Question 21. Describe what "brand safety" means in the programmatic advertising context, and explain the unintended consequences it has for content ecosystems.

Answer Brand safety refers to advertisers' concern that their ads not appear alongside content that could embarrass their brand — violence, hate speech, graphic imagery, or political controversy. In programmatic advertising, brand-safety enforcement is largely automated: algorithms scan content and apply advertiser-specified exclusion lists. The unintended consequence is a system of financial penalties on certain types of content: controversial or politically sensitive content receives deeply discounted CPMs or no advertising revenue at all, even when that content is legitimate journalism or important public discourse. This creates a perverse incentive structure where engagement-generating sensationalism may be financially rewarded while careful analysis of difficult topics is financially punished — not by deliberate editorial policy, but by the automated aggregation of advertiser risk-aversion.

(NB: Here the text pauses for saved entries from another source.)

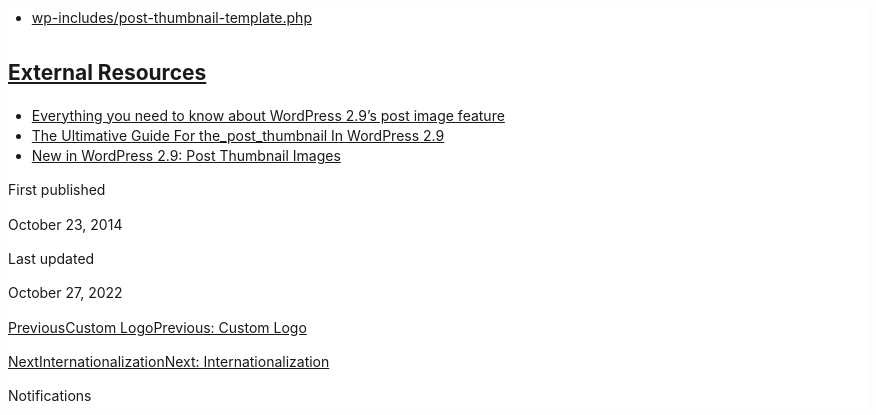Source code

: - [wp-includes/post-thumbnail-template.php](https://core.trac.wordpress.org/browser/tags/3.5.1/wp-includes/post-thumbnail-template.php#L0)

## [External Resources](https://developer.wordpress.org/themes/classic-themes/functionality/featured-images-post-thumbnails/\#external-resources)

- [Everything you need to know about WordPress 2.9’s post image feature](http://justintadlock.com/archives/2009/11/16/everything-you-need-to-know-about-wordpress-2-9s-post-image-feature)
- [The Ultimative Guide For the\_post\_thumbnail In WordPress 2.9](http://wpengineer.com/the-ultimative-guide-for-the_post_thumbnail-in-wordpress-2-9/)
- [New in WordPress 2.9: Post Thumbnail Images](http://markjaquith.wordpress.com/2009/12/23/new-in-wordpress-2-9-post-thumbnail-images/)

First published

October 23, 2014

Last updated

October 27, 2022

[PreviousCustom LogoPrevious: Custom Logo](https://developer.wordpress.org/themes/classic-themes/functionality/custom-logo/)

[NextInternationalizationNext: Internationalization](https://developer.wordpress.org/themes/classic-themes/functionality/internationalization/)

Notifications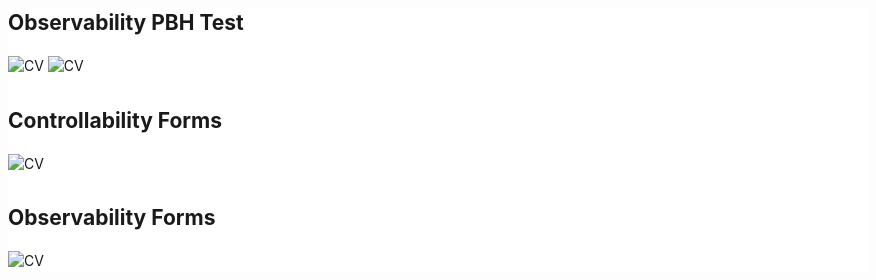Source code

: ## Observability PBH Test
<img src="https://github.com/leishi23/homepage/blob/master/_posts/Intro%20to%20Linear%20System%2003_page-0007.jpg?raw=true" alt="CV" style="width:100%; height:auto;">
<img src="https://github.com/leishi23/homepage/blob/master/_posts/Intro%20to%20Linear%20System%2003_page-0008.jpg?raw=true" alt="CV" style="width:100%; height:auto;">

## Controllability Forms
<img src="https://github.com/leishi23/homepage/blob/master/_posts/Intro%20to%20Linear%20System%2003_page-0009.jpg?raw=true" alt="CV" style="width:100%; height:auto;">

## Observability Forms
<img src="https://github.com/leishi23/homepage/blob/master/_posts/Intro%20to%20Linear%20System%2003_page-0010.jpg?raw=true" alt="CV" style="width:100%; height:auto;">
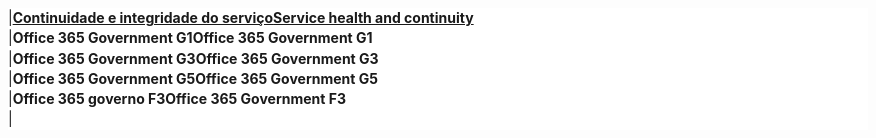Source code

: |<span data-ttu-id="cd5e4-495">**[Continuidade e integridade do serviço](../../office-365-platform-service-description/service-health-and-continuity.md)**</span><span class="sxs-lookup"><span data-stu-id="cd5e4-495">**[Service health and continuity](../../office-365-platform-service-description/service-health-and-continuity.md)**</span></span> <br/> |<span data-ttu-id="cd5e4-496">**Office 365 Government G1**</span><span class="sxs-lookup"><span data-stu-id="cd5e4-496">**Office 365 Government G1**</span></span> <br/> |<span data-ttu-id="cd5e4-497">**Office 365 Government G3**</span><span class="sxs-lookup"><span data-stu-id="cd5e4-497">**Office 365 Government G3**</span></span> <br/> |<span data-ttu-id="cd5e4-498">**Office 365 Government G5**</span><span class="sxs-lookup"><span data-stu-id="cd5e4-498">**Office 365 Government G5**</span></span> <br/> |<span data-ttu-id="cd5e4-499">**Office 365 governo F3**</span><span class="sxs-lookup"><span data-stu-id="cd5e4-499">**Office 365 Government F3**</span></span> <br/> |
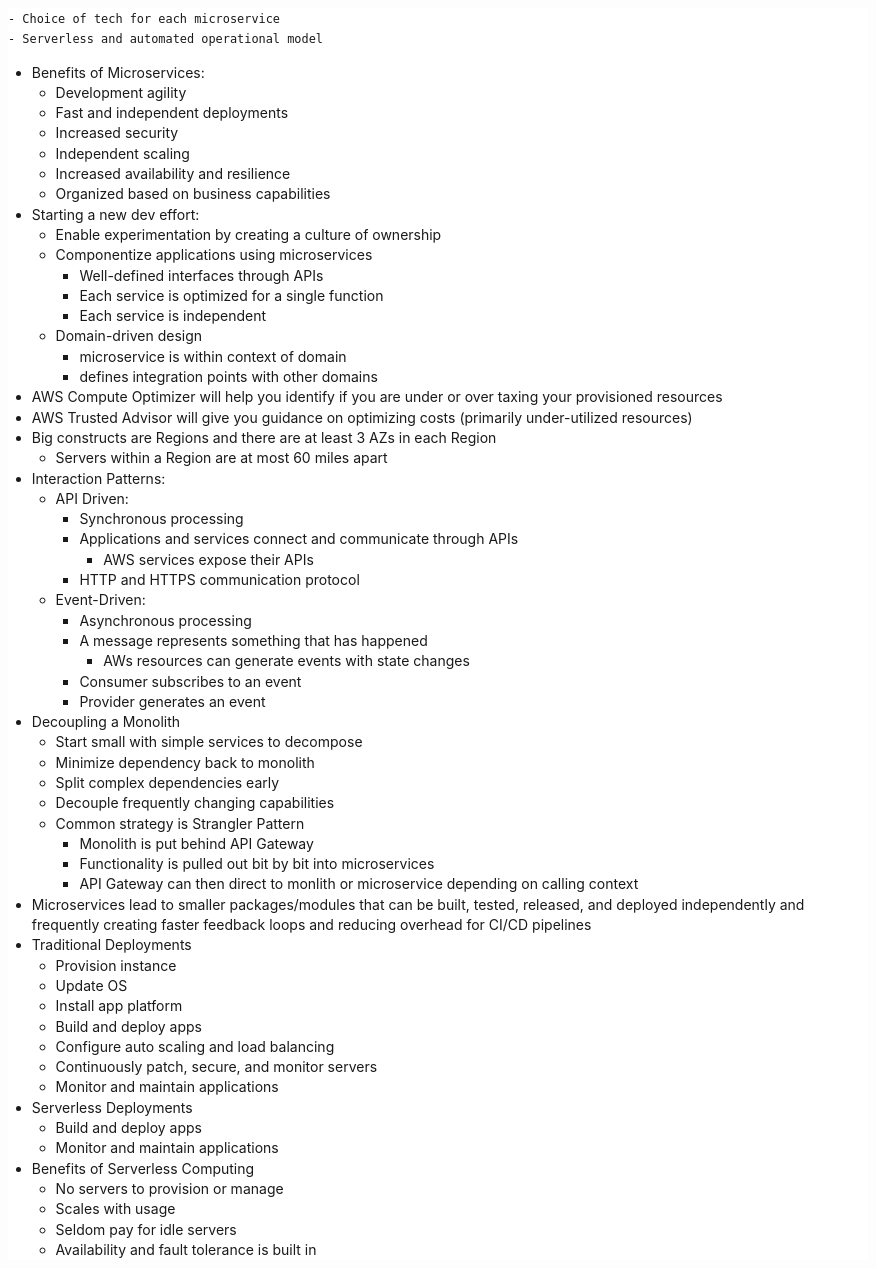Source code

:    - Choice of tech for each microservice
    - Serverless and automated operational model
- Benefits of Microservices:
    - Development agility
    - Fast and independent deployments
    - Increased security
    - Independent scaling
    - Increased availability and resilience
    - Organized based on business capabilities
- Starting a new dev effort:
    - Enable experimentation by creating a culture of ownership
    - Componentize applications using microservices
        - Well-defined interfaces through APIs
        - Each service is optimized for a single function
        - Each service is independent
    - Domain-driven design
        - microservice is within context of domain
        - defines integration points with other domains
- AWS Compute Optimizer will help you identify if you are under or over taxing your provisioned resources
- AWS Trusted Advisor will give you guidance on optimizing costs (primarily under-utilized resources)
- Big constructs are Regions and there are at least 3 AZs in each Region
    - Servers within a Region are at most 60 miles apart
- Interaction Patterns:
    - API Driven:
        - Synchronous processing
        - Applications and services connect and communicate through APIs
            - AWS services expose their APIs
        - HTTP and HTTPS communication protocol
    - Event-Driven:
        - Asynchronous processing
        - A message represents something that has happened
            - AWs resources can generate events with state changes
        - Consumer subscribes to an event
        - Provider generates an event
- Decoupling a Monolith
    - Start small with simple services to decompose
    - Minimize dependency back to monolith
    - Split complex dependencies early
    - Decouple frequently changing capabilities
    - Common strategy is Strangler Pattern
        - Monolith is put behind API Gateway
        - Functionality is pulled out bit by bit into microservices
        - API Gateway can then direct to monlith or microservice depending on calling context
- Microservices lead to smaller packages/modules that can be built, tested, released, and deployed independently and frequently creating faster feedback loops and reducing overhead for CI/CD pipelines
- Traditional Deployments
    - Provision instance
    - Update OS
    - Install app platform
    - Build and deploy apps
    - Configure auto scaling and load balancing
    - Continuously patch, secure, and monitor servers
    - Monitor and maintain applications
- Serverless Deployments
    - Build and deploy apps
    - Monitor and maintain applications
- Benefits of Serverless Computing
    - No servers to provision or manage
    - Scales with usage
    - Seldom pay for idle servers
    - Availability and fault tolerance is built in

Question 22. The chapter ends with the claim: "The system worked as designed. The design was the problem." What does this mean, and why does the distinction matter for thinking about solutions?

Answer The phrase means that the Facebook News Feed's harmful outcomes — emotional manipulation, outrage amplification, the systematic favoring of provocative over accurate content — were not bugs, malfunctions, or unintended side effects. They were the predictable outputs of a system that functioned exactly as its incentive structure demanded. The algorithm learned to favor emotional provocation because emotional provocation generated engagement, and engagement was what the advertising model rewarded. The distinction matters for solutions because: if the problem is a malfunction, the solution is a fix; if the problem is design, the solution is redesign; and if the problem is the fundamental incentive structure that shapes design, the solution is changing that structure. Surface-level interventions — content moderation tweaks, wellbeing features, public commitments — cannot solve a problem rooted in the business model that generates the incentives in the first place.